(Dataset entries)
= Beginning of Section =
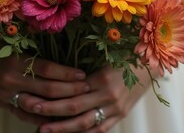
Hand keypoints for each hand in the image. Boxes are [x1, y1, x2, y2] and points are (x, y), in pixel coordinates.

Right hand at [0, 49, 90, 125]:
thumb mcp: (13, 41)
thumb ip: (35, 44)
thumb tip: (63, 43)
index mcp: (16, 60)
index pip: (47, 69)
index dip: (67, 73)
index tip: (82, 74)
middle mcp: (11, 79)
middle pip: (46, 89)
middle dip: (69, 90)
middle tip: (86, 89)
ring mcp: (6, 95)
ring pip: (38, 106)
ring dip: (58, 107)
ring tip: (76, 106)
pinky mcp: (3, 105)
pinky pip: (24, 116)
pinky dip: (41, 119)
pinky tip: (56, 120)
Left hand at [27, 65, 153, 132]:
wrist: (150, 66)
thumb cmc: (123, 58)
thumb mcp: (103, 59)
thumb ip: (82, 71)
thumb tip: (55, 78)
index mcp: (102, 78)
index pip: (72, 90)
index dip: (53, 95)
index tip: (36, 95)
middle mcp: (109, 95)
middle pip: (75, 107)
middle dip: (52, 111)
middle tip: (33, 111)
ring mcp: (116, 109)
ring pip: (85, 124)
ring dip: (63, 128)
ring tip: (44, 130)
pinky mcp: (121, 116)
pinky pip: (100, 130)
= End of Section =
## REQUIREMENT
From the data above, copy out every line with the string "index" in it.

## RESULT OF THIS EXERCISE
index mcp: (16, 60)
index pip: (47, 69)
index dip: (67, 73)
index tip: (82, 74)
index mcp: (102, 78)
index pip: (72, 90)
index dip: (53, 95)
index tip: (36, 95)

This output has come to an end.